The three-boat Laser Standard fleet had three starters but only two finishers with Alan Hodgins taking the honours over David Field.

Four 4.7s raced with Kitty Flanagan taking the wing over siblings Luke and Hugh Turvey and Eimear Farrell closed the account in 4th place.
Twenty-six Radials assembled at the start line for racing with a transfer from the 4.7s in the form of Rian Geraghty-McDonnell. This young man has dominated the 4.7s thus far so clearly has decided to up his game for the balance of the series. He started off where he left off with another win on the water, but it was a very close race at the front with the lead boats overlapped every time they cam down past the committee boat on the sausage leg. There were no raised voices throughout any of the manoeuvres to get around the leeward mark and if there had been “fun and games” the senior fleet in this fleet, one Sean Craig would be quick to restore proper order. As it was, he finished in third behind the Geraghty-McDonnell and Kate Fahy. Behind him, in turn, were Judy O’Beirne and Alanna Coakley, leaving the males in the minority of the top five places.
Only one Laser seemed to be disappointed that there wasn’t a second race – everyone else seemed to be happy to go home.

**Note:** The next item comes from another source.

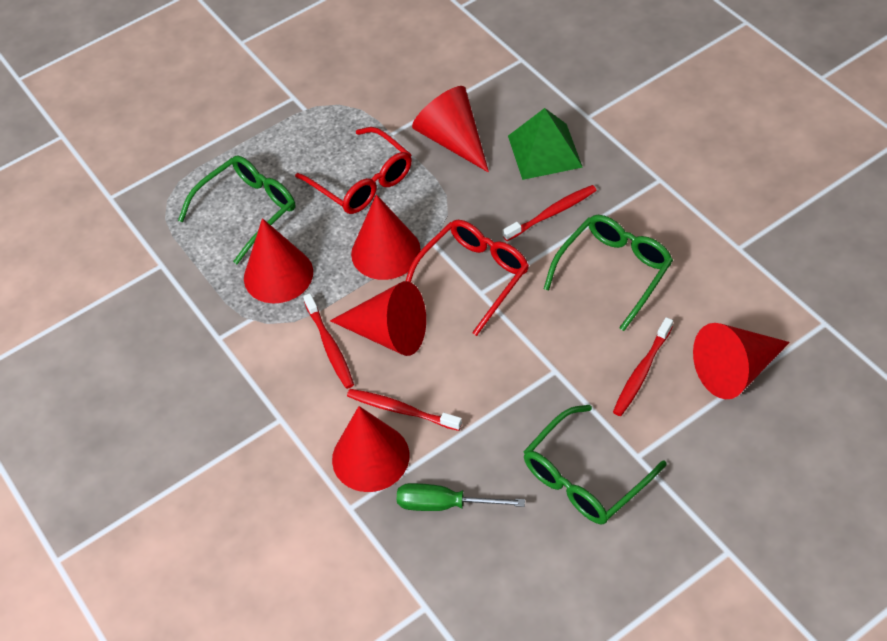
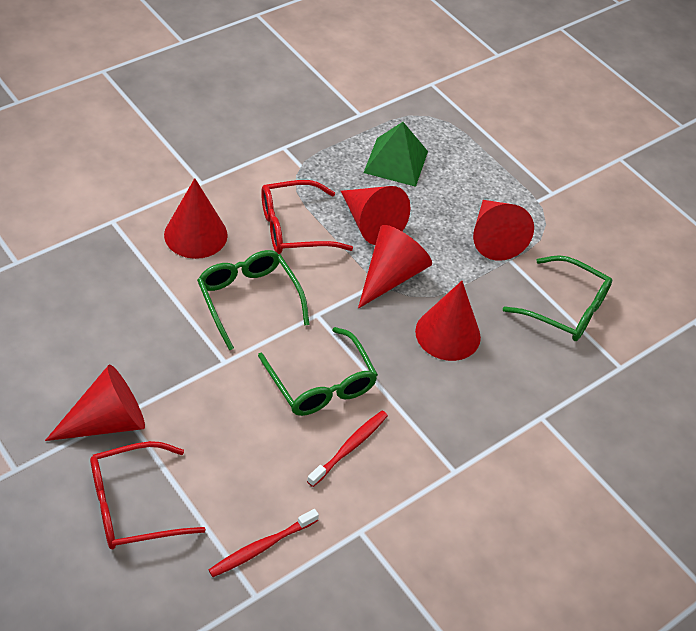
green screwdriver: [397,483,525,511] = 1 -> none = 0
red toothbrush: [303,293,354,389] [347,389,462,431] [502,185,597,241] [613,317,673,416] = 4 -> [208,509,319,577] [307,411,388,487] = 2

DMYC Frostbites: Series 2; Round 3

PY Fleet:
1st Peter & Stephen Boyle (GP14), 2nd Shane McCarthy (Solo), 3rd David Mulvin & Ronan O’Beirne (Wayfarer).
Standard Lasers:
1st Alan Hodgins, 2nd David Field.
4.7s:
1st Kitty Flanagan, 2nd Luke Turvey, 3rd Hugh Turvey, 4th Eimear Farrell.
Laser Radials:
1st Rian Geraghty-McDonnell, 2nd Kate Fahy, 3rd Sean Craig, 4th Judy O’Beirne, 5th Alanna Coakley.

A quieter than usual DMYC clubhouse saw Peter & Stephen Boyle pick up a Frostbite Mug for their endeavours. There were other Mugs available for collection, but the rule is that you have to be there to get it!